France-Diplomatie
retour home
Culture

Festival d’Avignon : le théâtre aux quatre vents

Il y a soixante ans naissait le Festival d’Avignon, l’une des plus grandes manifestations d’art dramatique du monde.

Un théâtre nouveau
Expressions venues d’ailleurs

Grand par la qualité des spectacles que l’on y propose, le Festival l’est également par l’importance de son public : entre 80 000 et 100 000 spectateurs, fidèles et nouveaux venus, prennent tous les ans d’assaut, dès les premiers jours de juillet, la petite ville du sud de la France.
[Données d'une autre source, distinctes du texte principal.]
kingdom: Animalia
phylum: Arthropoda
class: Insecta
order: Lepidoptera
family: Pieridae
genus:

Elle est alors comme saisie par le théâtre ; dans ses rues, comédiens et foules s’échangent sourires de connivence et tracts promotionnels [1], tandis que des trompettes annoncent le début des spectacles dans les lieux principaux du Festival.

L’histoire du Festival d’Avignon commence à la fin des années 40. Au sortir de la Seconde Guerre mondiale, particulièrement dévastatrice pour l’ensemble du monde européen, la France tente de renouer tant bien que mal avec la vie culturelle. L’organisation inédite, en septembre 1947, d’une semaine d’art dramatique (on ne parlait pas encore de " festival "), dans l’enceinte du Palais des papes [2], s’inscrit dans ce processus de renaissance et de renouvellement.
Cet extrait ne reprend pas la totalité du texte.